▶

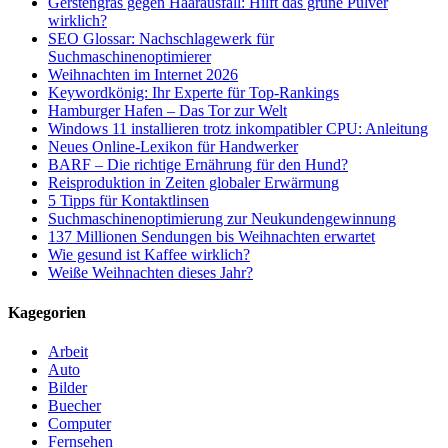
Gerstengras gegen Haarausfall: Hilft das grüne Pulver
wirklich?
SEO Glossar: Nachschlagewerk für
Suchmaschinenoptimierer
Weihnachten im Internet 2026
Keywordkönig: Ihr Experte für Top-Rankings
Hamburger Hafen – Das Tor zur Welt
Windows 11 installieren trotz inkompatibler CPU: Anleitung
Neues Online-Lexikon für Handwerker
BARF – Die richtige Ernährung für den Hund?
Reisproduktion in Zeiten globaler Erwärmung
5 Tipps für Kontaktlinsen
Suchmaschinenoptimierung zur Neukundengewinnung
137 Millionen Sendungen bis Weihnachten erwartet
Wie gesund ist Kaffee wirklich?
Weiße Weihnachten dieses Jahr?
Kagegorien
Arbeit
Auto
Bilder
Buecher
Computer
Fernsehen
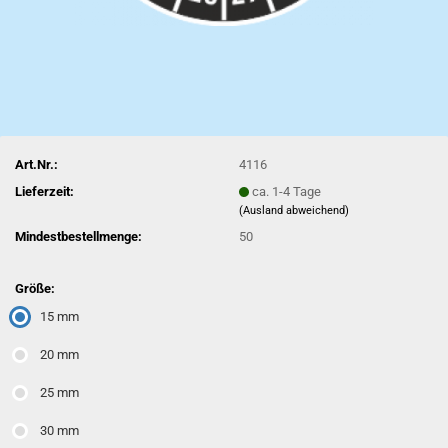
Art.Nr.:
4116
Lieferzeit:
ca. 1-4 Tage
(Ausland abweichend)
Mindestbestellmenge:
50
Größe:
15 mm
20 mm
25 mm
30 mm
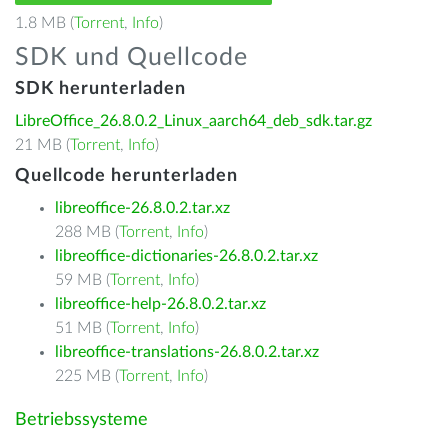
1.8 MB (
Torrent
,
Info
)
SDK und Quellcode
SDK herunterladen
LibreOffice_26.8.0.2_Linux_aarch64_deb_sdk.tar.gz
21 MB (
Torrent
,
Info
)
Quellcode herunterladen
libreoffice-26.8.0.2.tar.xz
288 MB (
Torrent
,
Info
)
libreoffice-dictionaries-26.8.0.2.tar.xz
59 MB (
Torrent
,
Info
)
libreoffice-help-26.8.0.2.tar.xz
51 MB (
Torrent
,
Info
)
libreoffice-translations-26.8.0.2.tar.xz
225 MB (
Torrent
,
Info
)
Betriebssysteme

◀

Please rewrite the text lines from all of the records above as a Markdown table with the columns "Row" and "Line", giving each line a row number and skipping blank lines. Leave the pictures out of your answer.

| Row | Line |
|---|---|
| 1 | Gerstengras gegen Haarausfall: Hilft das grüne Pulver |
| 2 | wirklich? |
| 3 | SEO Glossar: Nachschlagewerk für |
| 4 | Suchmaschinenoptimierer |
| 5 | Weihnachten im Internet 2026 |
| 6 | Keywordkönig: Ihr Experte für Top-Rankings |
| 7 | Hamburger Hafen – Das Tor zur Welt |
| 8 | Windows 11 installieren trotz inkompatibler CPU: Anleitung |
| 9 | Neues Online-Lexikon für Handwerker |
| 10 | BARF – Die richtige Ernährung für den Hund? |
| 11 | Reisproduktion in Zeiten globaler Erwärmung |
| 12 | 5 Tipps für Kontaktlinsen |
| 13 | Suchmaschinenoptimierung zur Neukundengewinnung |
| 14 | 137 Millionen Sendungen bis Weihnachten erwartet |
| 15 | Wie gesund ist Kaffee wirklich? |
| 16 | Weiße Weihnachten dieses Jahr? |
| 17 | Kagegorien |
| 18 | Arbeit |
| 19 | Auto |
| 20 | Bilder |
| 21 | Buecher |
| 22 | Computer |
| 23 | Fernsehen |
| 24 | Art.Nr.: |
| 25 | 4116 |
| 26 | Lieferzeit: |
| 27 | ca. 1-4 Tage |
| 28 | (Ausland abweichend) |
| 29 | Mindestbestellmenge: |
| 30 | 50 |
| 31 | Größe: |
| 32 | 15 mm |
| 33 | 20 mm |
| 34 | 25 mm |
| 35 | 30 mm |
| 36 | 1.8 MB ( |
| 37 | Torrent |
| 38 | , |
| 39 | Info |
| 40 | ) |
| 41 | SDK und Quellcode |
| 42 | SDK herunterladen |
| 43 | LibreOffice_26.8.0.2_Linux_aarch64_deb_sdk.tar.gz |
| 44 | 21 MB ( |
| 45 | Torrent |
| 46 | , |
| 47 | Info |
| 48 | ) |
| 49 | Quellcode herunterladen |
| 50 | libreoffice-26.8.0.2.tar.xz |
| 51 | 288 MB ( |
| 52 | Torrent |
| 53 | , |
| 54 | Info |
| 55 | ) |
| 56 | libreoffice-dictionaries-26.8.0.2.tar.xz |
| 57 | 59 MB ( |
| 58 | Torrent |
| 59 | , |
| 60 | Info |
| 61 | ) |
| 62 | libreoffice-help-26.8.0.2.tar.xz |
| 63 | 51 MB ( |
| 64 | Torrent |
| 65 | , |
| 66 | Info |
| 67 | ) |
| 68 | libreoffice-translations-26.8.0.2.tar.xz |
| 69 | 225 MB ( |
| 70 | Torrent |
| 71 | , |
| 72 | Info |
| 73 | ) |
| 74 | Betriebssysteme |